Klin, da Universidade de Yale, entretanto, tem uma visão diferente. “A hipótese de assimetria cerebral é antiga, e alguns pensam que ela simplifica o perfil neurofisiológico do autismo”, comenta. Para ele, uma hipótese mais provável é a da ‘conectividade atípica’, que é mais recente. Segundo ela, o cérebro de um portador de autismo apresenta hipoconectividade em conexões mais longas (como entre hemisférios) e hiperconectividade em conexões mais curtas – ou ‘locais’.
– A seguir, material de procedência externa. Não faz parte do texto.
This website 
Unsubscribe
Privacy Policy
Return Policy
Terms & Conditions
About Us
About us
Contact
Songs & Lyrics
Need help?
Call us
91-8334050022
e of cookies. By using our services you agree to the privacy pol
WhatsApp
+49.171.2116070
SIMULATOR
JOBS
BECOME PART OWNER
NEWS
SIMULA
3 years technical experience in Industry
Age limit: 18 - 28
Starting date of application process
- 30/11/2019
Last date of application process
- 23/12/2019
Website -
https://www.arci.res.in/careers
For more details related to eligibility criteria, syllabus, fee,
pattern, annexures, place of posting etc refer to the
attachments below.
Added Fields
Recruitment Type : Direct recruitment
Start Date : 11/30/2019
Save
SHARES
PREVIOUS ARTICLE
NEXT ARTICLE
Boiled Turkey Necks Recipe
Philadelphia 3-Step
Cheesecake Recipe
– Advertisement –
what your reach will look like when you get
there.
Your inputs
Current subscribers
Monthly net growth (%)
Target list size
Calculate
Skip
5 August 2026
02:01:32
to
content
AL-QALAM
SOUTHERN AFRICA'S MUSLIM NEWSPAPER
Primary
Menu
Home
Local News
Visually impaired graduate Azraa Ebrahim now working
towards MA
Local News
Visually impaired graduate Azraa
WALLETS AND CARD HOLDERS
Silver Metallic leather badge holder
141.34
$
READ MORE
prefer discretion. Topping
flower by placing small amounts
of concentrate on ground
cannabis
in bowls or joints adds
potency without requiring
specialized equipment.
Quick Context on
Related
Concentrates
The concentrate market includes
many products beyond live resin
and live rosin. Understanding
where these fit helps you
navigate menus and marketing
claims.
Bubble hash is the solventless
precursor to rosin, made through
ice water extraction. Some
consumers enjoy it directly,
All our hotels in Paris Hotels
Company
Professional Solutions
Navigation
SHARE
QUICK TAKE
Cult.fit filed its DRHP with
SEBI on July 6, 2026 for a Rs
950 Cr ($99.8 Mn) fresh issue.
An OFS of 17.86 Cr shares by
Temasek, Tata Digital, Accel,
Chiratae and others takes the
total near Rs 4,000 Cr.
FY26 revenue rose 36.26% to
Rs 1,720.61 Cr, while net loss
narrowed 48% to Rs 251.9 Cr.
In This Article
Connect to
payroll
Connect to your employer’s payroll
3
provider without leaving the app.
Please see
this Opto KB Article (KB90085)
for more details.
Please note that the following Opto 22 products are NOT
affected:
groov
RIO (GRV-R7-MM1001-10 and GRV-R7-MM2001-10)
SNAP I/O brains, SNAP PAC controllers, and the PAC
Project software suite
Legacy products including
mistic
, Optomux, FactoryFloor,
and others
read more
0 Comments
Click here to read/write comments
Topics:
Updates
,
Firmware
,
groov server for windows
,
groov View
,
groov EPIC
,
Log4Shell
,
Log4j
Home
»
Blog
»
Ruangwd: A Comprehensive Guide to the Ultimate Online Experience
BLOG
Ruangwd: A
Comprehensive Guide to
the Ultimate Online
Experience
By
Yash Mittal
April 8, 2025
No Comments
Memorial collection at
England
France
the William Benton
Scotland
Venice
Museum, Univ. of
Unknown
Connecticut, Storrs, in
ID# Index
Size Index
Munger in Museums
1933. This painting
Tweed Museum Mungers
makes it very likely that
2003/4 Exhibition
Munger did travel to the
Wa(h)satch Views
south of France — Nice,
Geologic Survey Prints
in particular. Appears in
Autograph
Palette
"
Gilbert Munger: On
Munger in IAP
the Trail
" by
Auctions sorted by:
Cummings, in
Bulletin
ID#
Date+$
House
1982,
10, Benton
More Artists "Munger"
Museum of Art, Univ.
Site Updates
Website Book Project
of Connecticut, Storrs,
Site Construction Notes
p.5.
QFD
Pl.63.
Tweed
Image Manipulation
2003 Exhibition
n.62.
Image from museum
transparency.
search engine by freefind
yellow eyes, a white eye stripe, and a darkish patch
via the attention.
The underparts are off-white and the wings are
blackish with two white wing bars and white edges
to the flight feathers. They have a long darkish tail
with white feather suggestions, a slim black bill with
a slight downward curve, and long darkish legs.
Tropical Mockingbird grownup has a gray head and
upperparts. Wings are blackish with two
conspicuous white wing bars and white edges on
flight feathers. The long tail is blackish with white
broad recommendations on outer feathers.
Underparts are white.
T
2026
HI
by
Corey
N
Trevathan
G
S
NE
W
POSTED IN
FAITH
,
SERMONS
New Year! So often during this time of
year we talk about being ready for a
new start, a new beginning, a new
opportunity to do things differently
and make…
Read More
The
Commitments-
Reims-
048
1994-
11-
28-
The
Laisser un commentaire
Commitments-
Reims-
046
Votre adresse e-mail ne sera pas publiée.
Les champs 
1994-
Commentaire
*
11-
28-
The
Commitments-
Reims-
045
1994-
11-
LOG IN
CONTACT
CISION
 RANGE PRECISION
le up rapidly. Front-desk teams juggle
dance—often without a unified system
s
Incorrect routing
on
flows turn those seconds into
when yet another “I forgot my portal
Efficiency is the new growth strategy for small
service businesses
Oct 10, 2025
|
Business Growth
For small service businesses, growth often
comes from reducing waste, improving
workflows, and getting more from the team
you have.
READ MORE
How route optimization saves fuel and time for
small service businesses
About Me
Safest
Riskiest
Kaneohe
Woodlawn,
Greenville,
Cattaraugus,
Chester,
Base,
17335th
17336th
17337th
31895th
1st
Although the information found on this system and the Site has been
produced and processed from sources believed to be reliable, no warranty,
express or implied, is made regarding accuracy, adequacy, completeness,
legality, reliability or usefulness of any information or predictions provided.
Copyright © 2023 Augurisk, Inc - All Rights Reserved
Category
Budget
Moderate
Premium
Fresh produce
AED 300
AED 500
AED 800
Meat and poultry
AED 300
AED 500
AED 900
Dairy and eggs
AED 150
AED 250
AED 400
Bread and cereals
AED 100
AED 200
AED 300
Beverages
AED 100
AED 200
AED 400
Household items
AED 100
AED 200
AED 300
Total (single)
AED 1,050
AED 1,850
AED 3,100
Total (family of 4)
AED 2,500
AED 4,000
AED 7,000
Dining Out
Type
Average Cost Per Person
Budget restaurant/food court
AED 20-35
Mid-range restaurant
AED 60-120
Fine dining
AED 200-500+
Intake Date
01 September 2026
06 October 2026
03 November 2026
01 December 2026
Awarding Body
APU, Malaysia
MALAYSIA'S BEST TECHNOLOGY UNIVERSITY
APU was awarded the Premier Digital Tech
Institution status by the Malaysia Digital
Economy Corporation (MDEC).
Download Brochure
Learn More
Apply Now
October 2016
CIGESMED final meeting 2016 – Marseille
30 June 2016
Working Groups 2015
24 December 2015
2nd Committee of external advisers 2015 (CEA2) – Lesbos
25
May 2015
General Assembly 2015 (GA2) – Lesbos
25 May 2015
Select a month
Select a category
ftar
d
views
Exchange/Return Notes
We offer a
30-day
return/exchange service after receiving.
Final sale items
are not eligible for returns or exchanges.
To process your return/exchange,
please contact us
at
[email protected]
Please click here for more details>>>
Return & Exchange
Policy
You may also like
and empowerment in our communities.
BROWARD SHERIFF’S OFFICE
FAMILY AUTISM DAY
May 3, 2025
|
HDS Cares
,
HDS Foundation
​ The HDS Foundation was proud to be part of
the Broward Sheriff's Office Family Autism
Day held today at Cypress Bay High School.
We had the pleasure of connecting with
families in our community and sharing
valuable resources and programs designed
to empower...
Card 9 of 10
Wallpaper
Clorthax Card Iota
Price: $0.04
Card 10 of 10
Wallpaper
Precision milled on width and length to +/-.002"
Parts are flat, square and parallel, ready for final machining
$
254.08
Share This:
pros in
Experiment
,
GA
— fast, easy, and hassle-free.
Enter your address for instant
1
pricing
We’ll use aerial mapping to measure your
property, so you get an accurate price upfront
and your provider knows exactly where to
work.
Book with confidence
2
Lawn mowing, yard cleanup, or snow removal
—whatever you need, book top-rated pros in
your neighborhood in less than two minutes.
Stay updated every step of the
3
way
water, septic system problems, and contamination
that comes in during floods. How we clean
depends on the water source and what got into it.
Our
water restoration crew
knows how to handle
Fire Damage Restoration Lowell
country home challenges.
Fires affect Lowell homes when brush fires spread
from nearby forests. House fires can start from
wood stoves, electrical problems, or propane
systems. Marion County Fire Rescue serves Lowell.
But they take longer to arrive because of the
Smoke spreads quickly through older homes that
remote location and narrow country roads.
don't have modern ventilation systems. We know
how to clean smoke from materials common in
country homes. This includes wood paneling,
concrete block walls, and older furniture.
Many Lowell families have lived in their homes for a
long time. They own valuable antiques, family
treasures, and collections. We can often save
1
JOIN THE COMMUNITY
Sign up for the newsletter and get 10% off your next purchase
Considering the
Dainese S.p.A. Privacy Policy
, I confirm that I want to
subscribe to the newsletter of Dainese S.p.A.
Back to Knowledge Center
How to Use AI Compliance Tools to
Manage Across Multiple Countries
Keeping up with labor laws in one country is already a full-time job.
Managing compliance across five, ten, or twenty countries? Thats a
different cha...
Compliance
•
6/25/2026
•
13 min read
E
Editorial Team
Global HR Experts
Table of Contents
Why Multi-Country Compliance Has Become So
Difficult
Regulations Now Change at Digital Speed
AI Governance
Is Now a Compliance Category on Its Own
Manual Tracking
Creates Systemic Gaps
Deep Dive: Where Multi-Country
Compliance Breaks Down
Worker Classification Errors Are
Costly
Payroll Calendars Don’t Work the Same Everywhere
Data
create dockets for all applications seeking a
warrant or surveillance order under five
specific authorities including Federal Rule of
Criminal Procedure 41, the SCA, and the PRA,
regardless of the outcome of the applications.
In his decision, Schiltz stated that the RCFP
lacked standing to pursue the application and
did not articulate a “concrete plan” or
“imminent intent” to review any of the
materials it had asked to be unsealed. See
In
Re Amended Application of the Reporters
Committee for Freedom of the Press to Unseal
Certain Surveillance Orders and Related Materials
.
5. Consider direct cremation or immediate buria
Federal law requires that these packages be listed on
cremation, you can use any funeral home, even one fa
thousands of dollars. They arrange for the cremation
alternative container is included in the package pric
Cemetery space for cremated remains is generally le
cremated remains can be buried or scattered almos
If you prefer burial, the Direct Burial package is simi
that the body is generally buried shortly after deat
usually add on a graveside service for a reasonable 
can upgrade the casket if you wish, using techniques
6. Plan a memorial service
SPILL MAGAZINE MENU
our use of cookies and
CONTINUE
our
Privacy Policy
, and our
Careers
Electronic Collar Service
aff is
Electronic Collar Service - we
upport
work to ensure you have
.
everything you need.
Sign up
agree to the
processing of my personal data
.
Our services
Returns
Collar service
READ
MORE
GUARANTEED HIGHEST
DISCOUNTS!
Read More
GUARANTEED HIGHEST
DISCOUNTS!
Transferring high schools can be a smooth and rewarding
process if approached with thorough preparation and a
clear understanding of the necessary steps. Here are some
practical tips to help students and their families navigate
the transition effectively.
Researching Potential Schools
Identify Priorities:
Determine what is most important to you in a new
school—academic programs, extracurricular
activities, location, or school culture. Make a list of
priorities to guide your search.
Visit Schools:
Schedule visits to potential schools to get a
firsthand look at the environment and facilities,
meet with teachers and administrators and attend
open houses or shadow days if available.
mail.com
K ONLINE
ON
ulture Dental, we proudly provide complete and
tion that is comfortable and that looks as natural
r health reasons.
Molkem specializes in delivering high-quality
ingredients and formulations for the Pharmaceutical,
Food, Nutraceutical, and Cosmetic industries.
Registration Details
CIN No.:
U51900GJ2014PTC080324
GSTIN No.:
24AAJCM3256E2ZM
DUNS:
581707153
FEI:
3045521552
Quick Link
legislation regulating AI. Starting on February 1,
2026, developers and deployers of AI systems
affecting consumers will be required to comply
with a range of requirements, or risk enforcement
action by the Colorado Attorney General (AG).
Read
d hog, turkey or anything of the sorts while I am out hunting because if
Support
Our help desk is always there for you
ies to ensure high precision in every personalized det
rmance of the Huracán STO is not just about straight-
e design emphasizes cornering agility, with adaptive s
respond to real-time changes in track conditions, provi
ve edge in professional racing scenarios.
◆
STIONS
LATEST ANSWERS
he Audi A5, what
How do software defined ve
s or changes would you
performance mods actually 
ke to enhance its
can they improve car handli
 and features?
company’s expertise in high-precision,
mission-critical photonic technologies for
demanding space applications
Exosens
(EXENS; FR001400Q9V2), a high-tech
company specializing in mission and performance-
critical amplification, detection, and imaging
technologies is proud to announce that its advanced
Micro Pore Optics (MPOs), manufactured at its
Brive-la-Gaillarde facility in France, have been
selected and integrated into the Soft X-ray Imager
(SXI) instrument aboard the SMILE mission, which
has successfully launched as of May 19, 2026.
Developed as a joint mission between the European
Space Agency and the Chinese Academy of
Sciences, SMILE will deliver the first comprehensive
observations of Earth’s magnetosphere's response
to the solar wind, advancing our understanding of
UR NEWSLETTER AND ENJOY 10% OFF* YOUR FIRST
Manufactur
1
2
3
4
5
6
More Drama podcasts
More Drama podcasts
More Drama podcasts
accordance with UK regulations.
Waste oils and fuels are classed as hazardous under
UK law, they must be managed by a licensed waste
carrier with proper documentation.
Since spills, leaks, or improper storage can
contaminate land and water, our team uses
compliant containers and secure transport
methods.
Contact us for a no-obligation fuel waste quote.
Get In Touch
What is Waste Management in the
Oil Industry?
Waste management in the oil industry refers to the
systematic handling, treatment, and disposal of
Para Lazarev e Pontes, o modelo comentado por Klin, e já definido por outros autores, não vai de encontro à sua hipótese. “Esses resultados foram encontrados por meio de avaliação das oscilações bioelétricas do cérebro, que mede a conectividade de curta e longa distância entre as áreas cerebrais”, explica Pontes. “Logo, nossa hipótese está em sintonia com o modelo de conectividade atípica.”

Esses modelos, entretanto, não devem ser vistos como uma tentativa de explicar os mecanismos específicos do cérebro autista. “Essa hipótese é uma visão geral para entender os padrões de imagem do cérebro autista”, explica Klin, acrescentando que as últimas descobertas sobre a genética do autismo apontam, por exemplo, para a existência de moléculas de adesão celular que têm papel no aprendizado. “De qualquer forma, alterações cerebrais resultantes de hipóteses celulares ou moleculares ainda não foram suficientemente desenvolvidas”, resume Klin.